*Activity*.
From the entries below, return every line that includes the word "covenants".

*Dataset extract*.
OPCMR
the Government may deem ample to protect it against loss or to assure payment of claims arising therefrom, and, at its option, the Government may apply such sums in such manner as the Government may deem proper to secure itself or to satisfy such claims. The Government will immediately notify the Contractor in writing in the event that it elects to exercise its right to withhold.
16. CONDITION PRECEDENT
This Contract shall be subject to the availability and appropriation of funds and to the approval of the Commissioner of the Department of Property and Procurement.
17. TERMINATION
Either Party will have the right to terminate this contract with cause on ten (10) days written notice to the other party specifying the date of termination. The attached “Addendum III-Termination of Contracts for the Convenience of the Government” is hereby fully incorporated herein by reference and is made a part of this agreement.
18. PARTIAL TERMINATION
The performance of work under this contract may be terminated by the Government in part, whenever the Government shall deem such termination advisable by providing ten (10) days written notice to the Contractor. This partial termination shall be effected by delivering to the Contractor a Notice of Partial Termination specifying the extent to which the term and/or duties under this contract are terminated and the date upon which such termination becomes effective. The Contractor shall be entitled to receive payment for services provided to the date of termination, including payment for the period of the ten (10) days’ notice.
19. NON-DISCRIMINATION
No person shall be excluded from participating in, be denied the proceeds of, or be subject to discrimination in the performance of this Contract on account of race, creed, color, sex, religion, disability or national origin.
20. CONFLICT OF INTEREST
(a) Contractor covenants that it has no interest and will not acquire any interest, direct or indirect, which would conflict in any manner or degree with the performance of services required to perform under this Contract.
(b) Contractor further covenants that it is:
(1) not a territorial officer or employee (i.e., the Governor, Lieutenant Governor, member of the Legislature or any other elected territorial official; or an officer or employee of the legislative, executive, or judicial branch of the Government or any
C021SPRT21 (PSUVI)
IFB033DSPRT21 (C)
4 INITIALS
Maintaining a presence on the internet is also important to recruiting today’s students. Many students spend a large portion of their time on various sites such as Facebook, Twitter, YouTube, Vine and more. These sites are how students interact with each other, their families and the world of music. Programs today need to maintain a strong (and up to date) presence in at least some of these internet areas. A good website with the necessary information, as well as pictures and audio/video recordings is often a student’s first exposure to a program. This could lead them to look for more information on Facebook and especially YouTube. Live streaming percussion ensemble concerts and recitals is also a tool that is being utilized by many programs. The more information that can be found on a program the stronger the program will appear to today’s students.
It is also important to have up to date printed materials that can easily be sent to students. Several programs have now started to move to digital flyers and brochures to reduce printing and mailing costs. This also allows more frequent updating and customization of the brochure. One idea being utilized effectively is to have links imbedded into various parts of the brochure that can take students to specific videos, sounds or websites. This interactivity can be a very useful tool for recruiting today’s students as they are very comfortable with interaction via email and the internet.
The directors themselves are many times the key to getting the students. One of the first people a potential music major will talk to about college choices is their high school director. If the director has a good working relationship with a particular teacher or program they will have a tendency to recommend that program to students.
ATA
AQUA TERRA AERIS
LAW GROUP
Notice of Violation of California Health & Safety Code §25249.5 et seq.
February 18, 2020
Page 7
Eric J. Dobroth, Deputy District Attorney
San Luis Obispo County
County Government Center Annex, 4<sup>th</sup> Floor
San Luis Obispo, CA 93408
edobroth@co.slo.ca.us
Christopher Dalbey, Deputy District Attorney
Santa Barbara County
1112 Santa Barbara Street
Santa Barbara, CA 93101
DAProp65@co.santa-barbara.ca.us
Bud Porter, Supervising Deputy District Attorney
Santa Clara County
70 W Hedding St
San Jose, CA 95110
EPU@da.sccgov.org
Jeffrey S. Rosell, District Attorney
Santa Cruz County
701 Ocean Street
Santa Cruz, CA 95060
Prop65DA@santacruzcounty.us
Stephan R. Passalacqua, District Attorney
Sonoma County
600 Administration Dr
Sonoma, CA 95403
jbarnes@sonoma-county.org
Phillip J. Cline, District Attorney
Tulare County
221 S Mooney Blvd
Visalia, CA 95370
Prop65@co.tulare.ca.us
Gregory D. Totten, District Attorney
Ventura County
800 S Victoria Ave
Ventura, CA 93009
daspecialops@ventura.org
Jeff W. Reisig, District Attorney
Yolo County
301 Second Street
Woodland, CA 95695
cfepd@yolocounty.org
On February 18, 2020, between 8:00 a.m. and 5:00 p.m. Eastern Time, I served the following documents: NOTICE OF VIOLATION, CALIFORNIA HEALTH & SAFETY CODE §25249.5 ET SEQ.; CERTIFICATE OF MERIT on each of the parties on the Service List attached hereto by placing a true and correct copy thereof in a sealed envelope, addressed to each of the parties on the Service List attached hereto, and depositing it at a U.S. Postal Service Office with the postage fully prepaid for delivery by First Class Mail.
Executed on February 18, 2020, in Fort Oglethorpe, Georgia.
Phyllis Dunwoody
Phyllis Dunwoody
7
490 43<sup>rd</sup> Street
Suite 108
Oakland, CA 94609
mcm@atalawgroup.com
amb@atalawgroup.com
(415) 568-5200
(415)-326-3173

*Response*.
(a) Contractor covenants that it has no interest and will not acquire any interest, direct or indirect, which would conflict in any manner or degree with the performance of services required to perform under this Contract.
(b) Contractor further covenants that it is:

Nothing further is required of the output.